» YOUR GOAL:
According to the provider abstraction page, what value does the Anthropic backend use for max_tokens when it is not set?

» QUOTED PASSAGE:
Provider Abstraction¶
How Alloy normalizes provider differences (~3 minutes).
- Request assembly: messages, tools, and schema built once; adapters map to provider requests.
- Streaming: adapters expose text streaming when supported; structured streaming preview assembles list elements.
- Structured outputs: JSON Schema sent via provider‑native mechanisms; primitives wrapped/unwrapped as needed.
- Error handling: normalize transient vs configuration vs parse errors.
Provider Mapping¶
OpenAI¶
- API: Responses API (
responses.create
/responses.stream
) - Tools: yes (function calling); parallel tool requests possible
- Structured outputs: yes (json_schema) with strict parse; primitives wrapped via
{value: ...}
- Streaming: text‑only
- Finalization: one extra turn (no tools) to produce final structured answer when missing (auto‑finalize)
- Code: src/alloy/models/openai.py
Anthropic (Claude)¶
- API:
messages.create
- Tools: yes (tool_use/tool_result)
- Structured outputs: yes (schema guidance + prefill)
- Streaming: text‑only
- Requirements:
max_tokens
required (defaults to 512 if unset) - Code: src/alloy/models/anthropic.py
Google Gemini¶
- API:
google-genai
(responses + tool config) - Tools: yes
- Structured outputs: yes (response_json_schema)
- Streaming: text‑only
- Requirements:
max_tool_turns
must be configured - Code: src/alloy/models/gemini.py
Ollama (local)¶
- API:
ollama.chat
- Tools: not implemented in scaffold
- Structured outputs: limited (prompt steering for primitives)
- Streaming: not implemented in scaffold
- Code: src/alloy/models/ollama.py
Fake (offline)¶
- Purpose: deterministic outputs for CI/examples
- Tools: no; Structured: yes (stubbed objects); Streaming: text chunks
- Code: src/alloy/models/base.py (inlined class)
Shared Tool Loop & LoopState (for contributors)¶
All providers now share a single tool‑calling loop implemented in the base backend. This removes duplicated control flow and makes adding new providers straightforward.
- Shared logic:
ModelBackend.run_tool_loop()
andModelBackend.arun_tool_loop()
handle request/response iteration, turn‑limit enforcement, and parallel tool execution. - Contract: Providers implement a
*LoopState(BaseLoopState)
that supplies only provider‑specific behavior.
BaseLoopState contract
- make_request(client): build and fire one model request using the state’s transcript/config.
- amake_request(client): async version of make_request.
- extract_text(response): return the assistant’s final text from this step (used when no tools are present).
- extract_tool_calls(response): return a list of normalized
ToolCall(id, name, args)
; return[]
orNone
if there are no calls. - add_tool_results(calls, results): append provider‑native tool‑result messages/parts to the transcript so the next request can use them.
Loop semantics
- Turn limit: increments only when tool calls are present; raises
ToolLoopLimitExceeded
ifturns > max_tool_turns
. The exception includespartial_text
from the last assistant content. - Parallel tools: serial for one call; otherwise bounded by
Config.parallel_tools_max
(default), using threads in sync andasyncio.to_thread
in async. - Streaming: text‑only. Provider front‑ends enforce this; streaming with tools or structured outputs raises a configuration error.
Provider responsibilities
- Message shaping: build initial transcript (system/user prompts), tools/functions declarations, and any provider extras (e.g., tool_choice).
- Tool extraction: parse provider responses into
ToolCall
s; where call IDs are unavailable (e.g., Gemini), rely on order. - Tool result injection: map
ToolResult
values into provider‑native tool result blocks/messages for the next turn. - Finalization (post‑loop): when structured outputs are requested and the primary turn produced no final JSON, issue a constrained follow‑up without tools to obtain the final object.
Adding a new provider
- Create
YourProviderLoopState(BaseLoopState)
implementing the methods above. - In your backend, prepare the initial state (system/prompt/tools) and call
run_tool_loop
orarun_tool_loop
. - Implement provider‑specific finalize‑JSON if applicable.

» EXTRACTED INFORMATION:
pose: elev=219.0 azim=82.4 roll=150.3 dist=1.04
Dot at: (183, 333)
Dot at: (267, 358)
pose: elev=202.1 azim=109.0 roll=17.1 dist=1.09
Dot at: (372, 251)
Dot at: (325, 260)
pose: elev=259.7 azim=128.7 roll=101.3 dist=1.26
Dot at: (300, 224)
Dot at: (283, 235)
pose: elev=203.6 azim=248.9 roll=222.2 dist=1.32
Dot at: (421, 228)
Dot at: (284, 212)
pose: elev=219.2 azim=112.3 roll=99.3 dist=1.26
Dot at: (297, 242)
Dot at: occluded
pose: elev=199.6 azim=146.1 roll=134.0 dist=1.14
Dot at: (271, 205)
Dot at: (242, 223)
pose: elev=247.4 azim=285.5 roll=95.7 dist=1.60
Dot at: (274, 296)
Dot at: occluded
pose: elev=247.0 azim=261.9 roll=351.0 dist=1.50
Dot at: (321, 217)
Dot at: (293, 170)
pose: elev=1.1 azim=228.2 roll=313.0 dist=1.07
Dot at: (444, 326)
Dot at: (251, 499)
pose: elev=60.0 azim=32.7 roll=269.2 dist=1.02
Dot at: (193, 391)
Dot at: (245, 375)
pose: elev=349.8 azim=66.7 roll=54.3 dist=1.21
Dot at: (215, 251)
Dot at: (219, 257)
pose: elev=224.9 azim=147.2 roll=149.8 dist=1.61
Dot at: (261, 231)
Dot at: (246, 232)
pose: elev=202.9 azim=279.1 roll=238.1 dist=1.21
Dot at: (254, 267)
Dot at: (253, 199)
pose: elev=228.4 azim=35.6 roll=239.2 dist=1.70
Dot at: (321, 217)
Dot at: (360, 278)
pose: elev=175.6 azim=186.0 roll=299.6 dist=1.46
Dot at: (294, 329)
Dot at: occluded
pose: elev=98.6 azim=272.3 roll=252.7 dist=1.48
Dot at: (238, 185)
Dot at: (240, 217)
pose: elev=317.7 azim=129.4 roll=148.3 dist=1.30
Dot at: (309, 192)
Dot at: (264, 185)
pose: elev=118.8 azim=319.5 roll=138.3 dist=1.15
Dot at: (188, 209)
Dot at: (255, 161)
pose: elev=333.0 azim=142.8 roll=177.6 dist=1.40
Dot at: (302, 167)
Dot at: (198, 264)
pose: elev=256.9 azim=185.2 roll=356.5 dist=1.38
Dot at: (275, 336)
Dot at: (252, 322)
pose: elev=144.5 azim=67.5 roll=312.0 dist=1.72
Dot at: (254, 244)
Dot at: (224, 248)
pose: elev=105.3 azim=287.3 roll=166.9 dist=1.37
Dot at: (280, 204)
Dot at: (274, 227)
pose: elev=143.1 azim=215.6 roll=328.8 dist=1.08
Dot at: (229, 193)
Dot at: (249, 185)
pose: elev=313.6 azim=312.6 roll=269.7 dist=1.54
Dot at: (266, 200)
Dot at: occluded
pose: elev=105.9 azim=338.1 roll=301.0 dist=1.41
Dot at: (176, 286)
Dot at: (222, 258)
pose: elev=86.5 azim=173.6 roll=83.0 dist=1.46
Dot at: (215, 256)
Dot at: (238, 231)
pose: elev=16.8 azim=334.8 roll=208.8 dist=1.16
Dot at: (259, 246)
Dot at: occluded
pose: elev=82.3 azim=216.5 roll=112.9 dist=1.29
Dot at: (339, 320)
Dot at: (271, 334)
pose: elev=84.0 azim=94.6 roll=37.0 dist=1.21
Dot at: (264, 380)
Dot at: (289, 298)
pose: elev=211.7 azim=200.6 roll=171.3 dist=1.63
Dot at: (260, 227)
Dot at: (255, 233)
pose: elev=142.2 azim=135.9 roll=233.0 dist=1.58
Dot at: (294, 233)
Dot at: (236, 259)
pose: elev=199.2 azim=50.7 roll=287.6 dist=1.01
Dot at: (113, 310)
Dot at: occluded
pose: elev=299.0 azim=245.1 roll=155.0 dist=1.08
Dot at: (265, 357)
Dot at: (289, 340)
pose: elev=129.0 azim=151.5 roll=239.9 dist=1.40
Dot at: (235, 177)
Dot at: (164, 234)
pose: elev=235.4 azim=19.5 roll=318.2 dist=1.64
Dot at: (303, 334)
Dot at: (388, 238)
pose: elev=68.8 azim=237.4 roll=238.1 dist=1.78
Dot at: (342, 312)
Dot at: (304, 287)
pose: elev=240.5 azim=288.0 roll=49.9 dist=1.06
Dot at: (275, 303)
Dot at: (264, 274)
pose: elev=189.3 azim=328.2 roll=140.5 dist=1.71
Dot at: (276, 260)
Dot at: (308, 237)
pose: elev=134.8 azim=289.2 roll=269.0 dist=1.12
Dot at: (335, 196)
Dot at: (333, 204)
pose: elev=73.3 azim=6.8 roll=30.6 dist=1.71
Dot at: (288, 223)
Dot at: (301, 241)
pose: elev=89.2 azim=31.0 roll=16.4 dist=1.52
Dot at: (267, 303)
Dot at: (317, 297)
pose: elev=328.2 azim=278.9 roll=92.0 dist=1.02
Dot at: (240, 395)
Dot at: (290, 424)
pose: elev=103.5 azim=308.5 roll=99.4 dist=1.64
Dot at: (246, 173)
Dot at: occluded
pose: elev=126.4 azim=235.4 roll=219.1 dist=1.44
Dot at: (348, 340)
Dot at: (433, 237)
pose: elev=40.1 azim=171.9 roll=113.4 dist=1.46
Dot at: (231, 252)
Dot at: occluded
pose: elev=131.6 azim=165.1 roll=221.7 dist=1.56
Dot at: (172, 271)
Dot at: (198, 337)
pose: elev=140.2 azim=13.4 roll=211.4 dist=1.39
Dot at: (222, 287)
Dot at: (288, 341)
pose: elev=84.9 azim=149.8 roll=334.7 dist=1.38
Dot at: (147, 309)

» RESPONSE TO THIS EXERCISE:
512